There are so many bizarre and exotic extensions that it’s non-trivial to port anything away from them. And yet nearly any build system one could choose to name does better than it.

pkg-config is a good start: it provides a bunch of preconfigured files so that applications know how to communicate with certain libraries. This, for instance, is one such pkg-config file for Gtk+, and it’s fairly straightforward to see how it can be trivially parsed for information about how to link against Gtk+ 3.0.

prefix=/usr
exec_prefix=/usr
libdir=/usr/lib64
includedir=/usr/include
targets=x11 broadway wayland

gtk_binary_version=3.0.0
gtk_host=x86_64-redhat-linux-gnu

Name: GTK+
Description: GTK+ Graphical UI Library
Version: 3.8.8
Requires: gdk-3.0 atk cairo cairo-gobject gdk-pixbuf-2.0 gio-2.0
Requires.private: atk atk-bridge-2.0 pangoft2 gio-unix-2.0
Libs: -L${libdir} -lgtk-3 
Cflags: -I${includedir}/gtk-3.0 

But we’re already beyond this. imake, the grand old regent, used the C preprocessor, cpp, in much the same way that Autotools uses M4. imake knew how systems were configured at it’s build time (in much the same way that CMake does so), so it was trivially easy to expand a bunch of macros.

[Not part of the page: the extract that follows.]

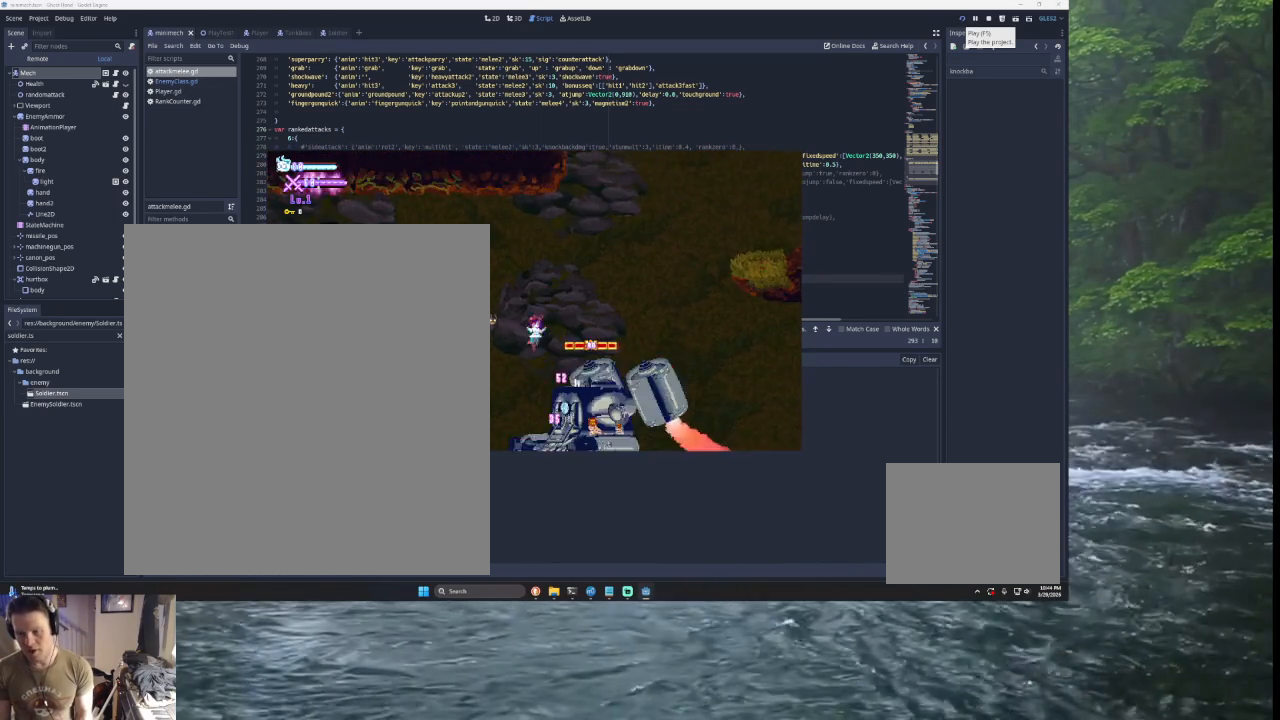
{"buttons": [], "left_stick": "center", "right_stick": "center", "events": [[33, "left_stick", "down"], [100, "right_stick", "down"], [133, "left_stick", "left"], [200, "right_stick", "center"], [367, "left_stick", "center"]]}
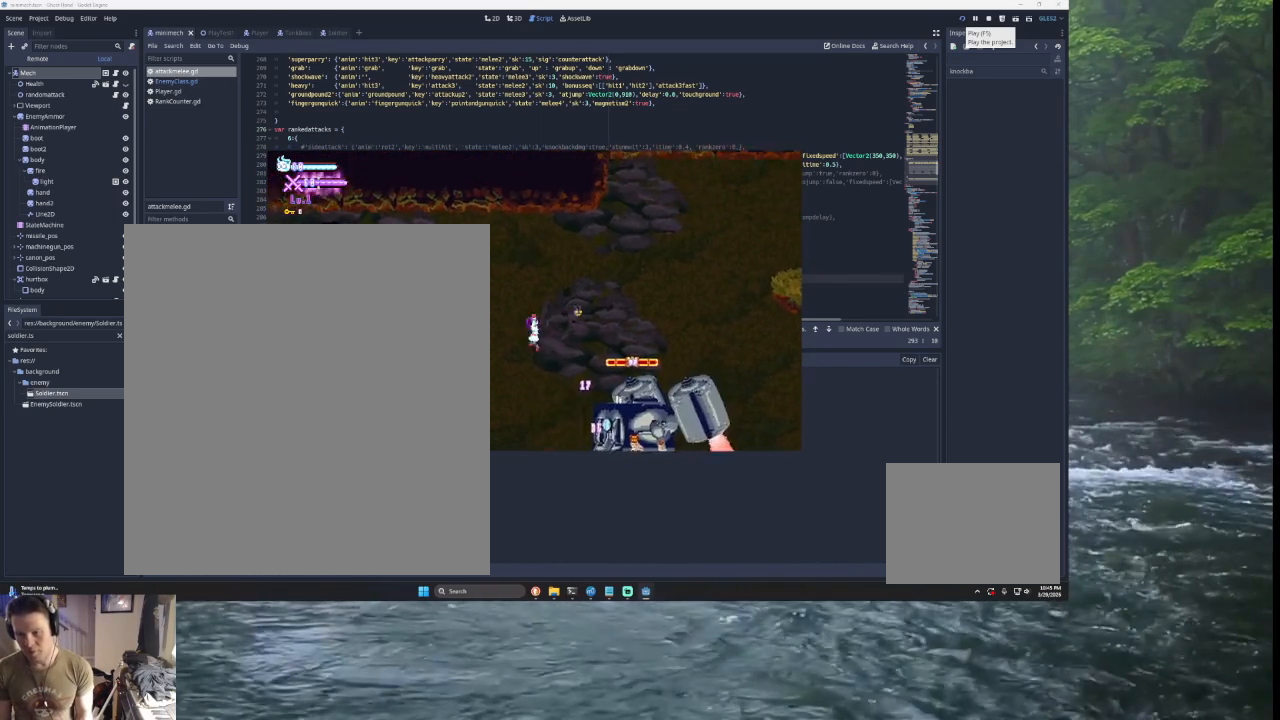
{"buttons": [], "left_stick": "left", "right_stick": "center", "events": [[33, "left_stick", "right"], [200, "left_stick", "left"], [200, "right_stick", "down"], [300, "right_stick", "center"]]}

To illustrate the difference, compare the build times of X.org’s X11R6.9 and X11R7.0, which were identical source trees, excepting the build system. 6.9 used imake, and build system overheads were tiny. 7.0 used Autotools, and each configure would take about a minute, maybe a minute and a half, to run on my systems, as they probed the same damn’ thing over and over again. It’s really impressive for some of the userland applications, like xev or xfontsel where the compile time is a tenth the time Autotools takes to run.

CMake, as I’ve previously alluded to, does it similarly, except it does do a degree of runtime detection. It’s sufficiently hybridised that build times are very small anyway, which it trades off for a long pre-configuration phase in it’s second-stage build.

Ah, and then there’s the old adage, heralded by Peter Miller in AUUG 1997: recursive Make is harmful, which is true more so than ever when one looks at the recommended way to build projects with Autotools. Considering huge Autotools usecases, like Mozilla Gecko, demonstrates the problems: incremental builds from the top level take huge amounts of time simply because the hierachy of makefiles that need to be parsed is so complex.

Chromium’s use of GN (migrated from GYP) and Ninja demonstrates a good compromise, simply because Ninja was built intending to be a stripped-down Make on steroids, and because both GYP and GN are so much more flexible than Autotools. And GN is reportedly derived from a Google internal build tool, which takes moments to run because, like imake, it knows every possible build environment, and doesn’t need to sit around for a prolonged period trying to determine what’s installed.

FreeBSD recently put together a config.site, which is a filthy kludge to make Autotools perform better by giving it answers to questions it should already have. It’s similar to a config.cache, except it still falls over because it only covers base-system libraries.

To summarise: Autotools is crap. Excise it from your project as soon as possible. Use any other build system you can find; CMake is an excellent bet because it understands multiple output engines.